BURRO

BURRO

Che cos’è il burro?

Il burro è ottenuto mediante la lavorazione di una crema, ricavata solitamente dal latte vaccino o dal siero.

Dal punto di vista nutrizionale contiene una percentuale notevolmente elevata di grassi.

Oltre ai trigliceridi, ritroviamo anche steroli e colesterolo. I grassi presenti sono sia saturi che monoinsaturi; inoltre, nel burro, ritroviamo anche, seppur in minima parte, le vitamine liposolubili, come la vitamina A ed E, e anche sali minerali, tra cui il calcio e il fosforo.

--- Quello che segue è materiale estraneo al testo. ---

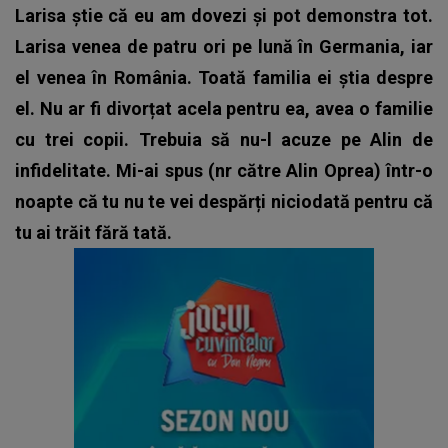
Larisa știe că eu am dovezi și pot demonstra tot.
Larisa venea de patru ori pe lună în Germania, iar
el venea în România. Toată familia ei știa despre
el. Nu ar fi divorțat acela pentru ea, avea o familie
cu trei copii. Trebuia să nu-l acuze pe Alin de
infidelitate. Mi-ai spus (nr către Alin Oprea) într-o
noapte că tu nu te vei despărți niciodată pentru că
tu ai trăit fără tată.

Sicuramente non possiamo pretendere di soddisfare il nostro fabbisogno di microelementi attraverso il burro, ma ci sono altre proprietà che meritano la nostra attenzione.

Il burro è stato per molti anni demonizzato e sostituito da un consumo eccessivo di carboidrati raffinati o alimenti industriali “light.”

Questi ultimi sono definiti tali se presentano un tenore calorico ridotto del 30% rispetto all’alimento originale da cui deriva; tuttavia, occorre precisare che non sempre un prodotto calorico è considerato salutare infatti, il più delle volte, i cibi a ridotto tenore di grassi sono spesso addizionati con edulcoranti e zuccheri raffinati.

La paura nei confronti dell’utilizzo del burro è legata principalmente all’ aumento del peso.

Non dimentichiamo però che non è il singolo alimento o il singolo pasto a farci aumentare di peso, bensì lo stile di vita e l’alimentazione che teniamo nel lungo termine.

Il burro contiene l’acido butirrico, un acido grasso saturo a catena corta che apporta notevoli benefici a livello della mucosa intestinale.

È un grasso non essenziale, ossia una sostanza che non deve essere necessariamente assunta con l’alimentazione, in quanto il corpo umano è in grado di produrla autonomamente.

L’acido butirrico, viene infatti prodotto nel colon, grazie all’azione della flora batterica nei confronti di amidi resistenti.

Quanto burro possiamo consumare?

Circa 10 g al giorno, quanto basta per riempire 2/3 fette biscottate.

Non dimentichiamo che, essendo un alimento prevalentemente grasso, dà un elevato senso di sazietà; per questo motivo è ideale consumarlo a colazione, in quanto permette di arrivare al pranzo senza eccessiva fame e senza cali glicemici.

Come dobbiamo consumarlo?

Il burro va utilizzato crudo. Non è quindi adatto per essere cotto o per essere utilizzato nelle fritture in quanto molto suscettibile alle alte temperature. Nel caso vi sia necessità di utilizzarlo scaldato, sarebbe meglio optare per il burro chiarificato o, ancora meglio, gli oli vegetali.

Il burro crudo, al contrario, è molto digeribile grazie all’elevato contenuto di acidi grassi a catena medio-corta; per questo motivo, possiamo usarlo, di tanto in tanto, per arricchire le nostre colazioni.